(Records from a collection)

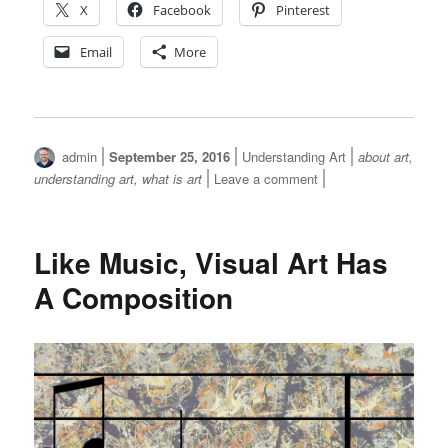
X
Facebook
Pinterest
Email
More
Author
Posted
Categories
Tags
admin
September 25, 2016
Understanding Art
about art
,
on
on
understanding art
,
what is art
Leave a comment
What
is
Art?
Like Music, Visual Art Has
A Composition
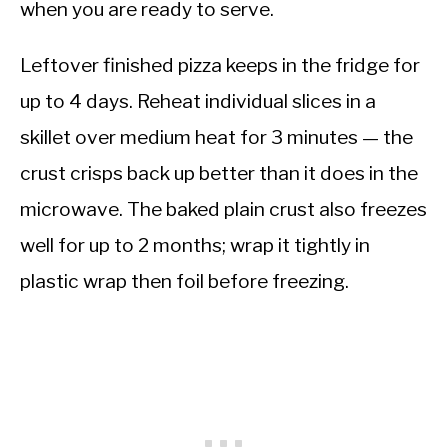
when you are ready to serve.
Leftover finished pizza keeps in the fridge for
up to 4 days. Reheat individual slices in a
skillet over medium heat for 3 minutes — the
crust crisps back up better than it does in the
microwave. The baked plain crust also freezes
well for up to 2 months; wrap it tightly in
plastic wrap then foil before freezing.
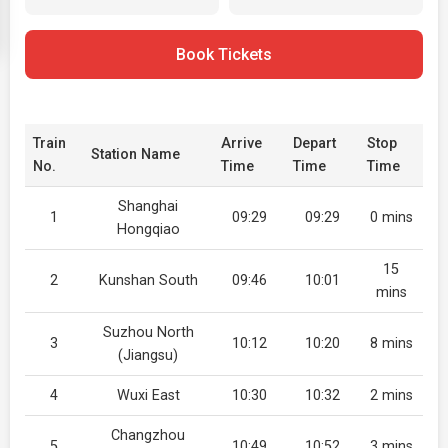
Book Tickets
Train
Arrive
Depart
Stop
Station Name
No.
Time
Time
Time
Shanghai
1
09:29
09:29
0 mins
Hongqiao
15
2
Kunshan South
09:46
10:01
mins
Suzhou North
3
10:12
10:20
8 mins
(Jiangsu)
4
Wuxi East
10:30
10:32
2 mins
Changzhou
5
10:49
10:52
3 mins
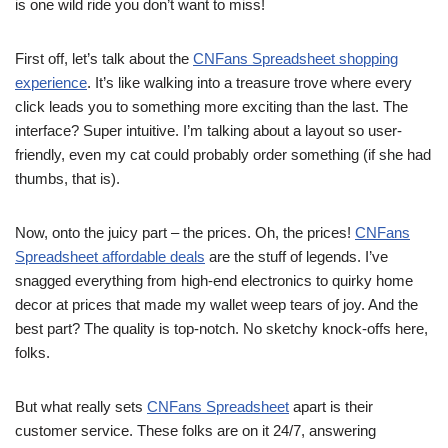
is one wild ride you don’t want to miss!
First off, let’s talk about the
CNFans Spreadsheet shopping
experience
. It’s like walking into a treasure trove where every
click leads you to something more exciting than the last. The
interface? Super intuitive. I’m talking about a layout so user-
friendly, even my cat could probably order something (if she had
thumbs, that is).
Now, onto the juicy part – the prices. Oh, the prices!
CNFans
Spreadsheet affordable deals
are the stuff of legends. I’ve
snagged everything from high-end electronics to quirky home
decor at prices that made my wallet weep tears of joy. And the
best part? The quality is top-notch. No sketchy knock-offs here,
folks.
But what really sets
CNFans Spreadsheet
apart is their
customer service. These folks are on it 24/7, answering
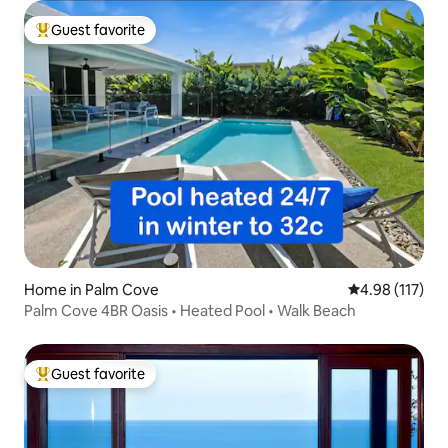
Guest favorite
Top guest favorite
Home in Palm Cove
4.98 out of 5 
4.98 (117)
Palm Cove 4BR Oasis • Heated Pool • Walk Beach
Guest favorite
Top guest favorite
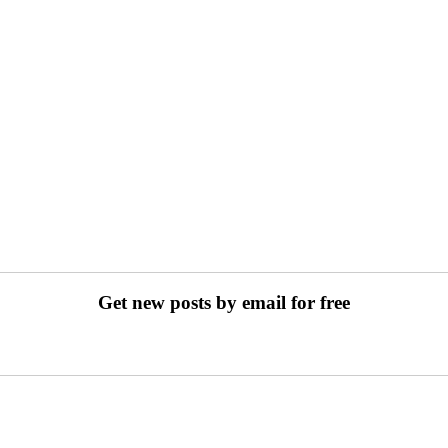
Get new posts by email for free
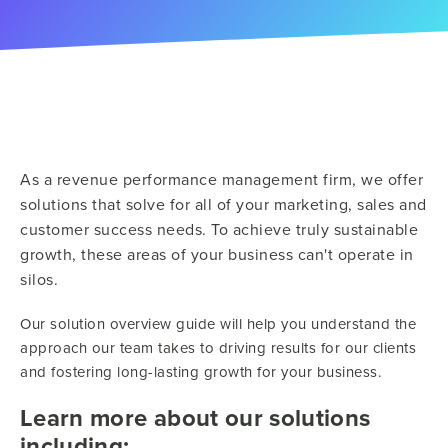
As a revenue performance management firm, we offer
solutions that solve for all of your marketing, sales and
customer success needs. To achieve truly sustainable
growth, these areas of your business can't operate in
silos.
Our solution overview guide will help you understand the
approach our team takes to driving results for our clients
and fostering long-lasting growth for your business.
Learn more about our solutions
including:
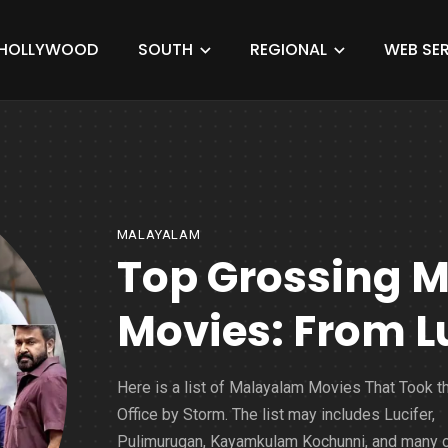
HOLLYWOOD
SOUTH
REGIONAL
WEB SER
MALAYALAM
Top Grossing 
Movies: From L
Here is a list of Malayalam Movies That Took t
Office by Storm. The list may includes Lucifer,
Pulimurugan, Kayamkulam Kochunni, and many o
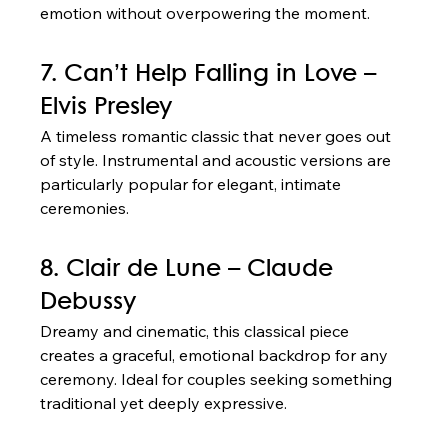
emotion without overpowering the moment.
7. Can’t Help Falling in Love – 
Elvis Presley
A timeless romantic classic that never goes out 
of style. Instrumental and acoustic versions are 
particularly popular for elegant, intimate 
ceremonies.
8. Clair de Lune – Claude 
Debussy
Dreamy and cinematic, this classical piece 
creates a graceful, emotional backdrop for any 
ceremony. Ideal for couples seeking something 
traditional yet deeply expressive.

**PROBLEM**
All of the data above should be quoted exactly, except for the pictures.

**RESULT OF THE EXERCISE**
X
Facebook
Pinterest
Email
More
Author
Posted
Categories
Tags
admin
September 25, 2016
Understanding Art
about art
,
on
on
understanding art
,
what is art
Leave a comment
What
is
Art?
Like Music, Visual Art Has
A Composition
when you are ready to serve.
Leftover finished pizza keeps in the fridge for
up to 4 days. Reheat individual slices in a
skillet over medium heat for 3 minutes — the
crust crisps back up better than it does in the
microwave. The baked plain crust also freezes
well for up to 2 months; wrap it tightly in
plastic wrap then foil before freezing.
Book Tickets
Train
Arrive
Depart
Stop
Station Name
No.
Time
Time
Time
Shanghai
1
09:29
09:29
0 mins
Hongqiao
15
2
Kunshan South
09:46
10:01
mins
Suzhou North
3
10:12
10:20
8 mins
(Jiangsu)
4
Wuxi East
10:30
10:32
2 mins
Changzhou
5
10:49
10:52
3 mins
is one wild ride you don’t want to miss!
First off, let’s talk about the
CNFans Spreadsheet shopping
experience
. It’s like walking into a treasure trove where every
click leads you to something more exciting than the last. The
interface? Super intuitive. I’m talking about a layout so user-
friendly, even my cat could probably order something (if she had
thumbs, that is).
Now, onto the juicy part – the prices. Oh, the prices!
CNFans
Spreadsheet affordable deals
are the stuff of legends. I’ve
snagged everything from high-end electronics to quirky home
decor at prices that made my wallet weep tears of joy. And the
best part? The quality is top-notch. No sketchy knock-offs here,
folks.
But what really sets
CNFans Spreadsheet
apart is their
customer service. These folks are on it 24/7, answering
Guest favorite
Top guest favorite
Home in Palm Cove
4.98 out of 5 
4.98 (117)
Palm Cove 4BR Oasis • Heated Pool • Walk Beach
Guest favorite
Top guest favorite
Get new posts by email for free
As a revenue performance management firm, we offer
solutions that solve for all of your marketing, sales and
customer success needs. To achieve truly sustainable
growth, these areas of your business can't operate in
silos.
Our solution overview guide will help you understand the
approach our team takes to driving results for our clients
and fostering long-lasting growth for your business.
Learn more about our solutions
including:
HOLLYWOOD
SOUTH
REGIONAL
WEB SER
MALAYALAM
Top Grossing 
Movies: From L
Here is a list of Malayalam Movies That Took t
Office by Storm. The list may includes Lucifer,
Pulimurugan, Kayamkulam Kochunni, and many o
emotion without overpowering the moment.
7. Can’t Help Falling in Love – 
Elvis Presley
A timeless romantic classic that never goes out 
of style. Instrumental and acoustic versions are 
particularly popular for elegant, intimate 
ceremonies.
8. Clair de Lune – Claude 
Debussy
Dreamy and cinematic, this classical piece 
creates a graceful, emotional backdrop for any 
ceremony. Ideal for couples seeking something 
traditional yet deeply expressive.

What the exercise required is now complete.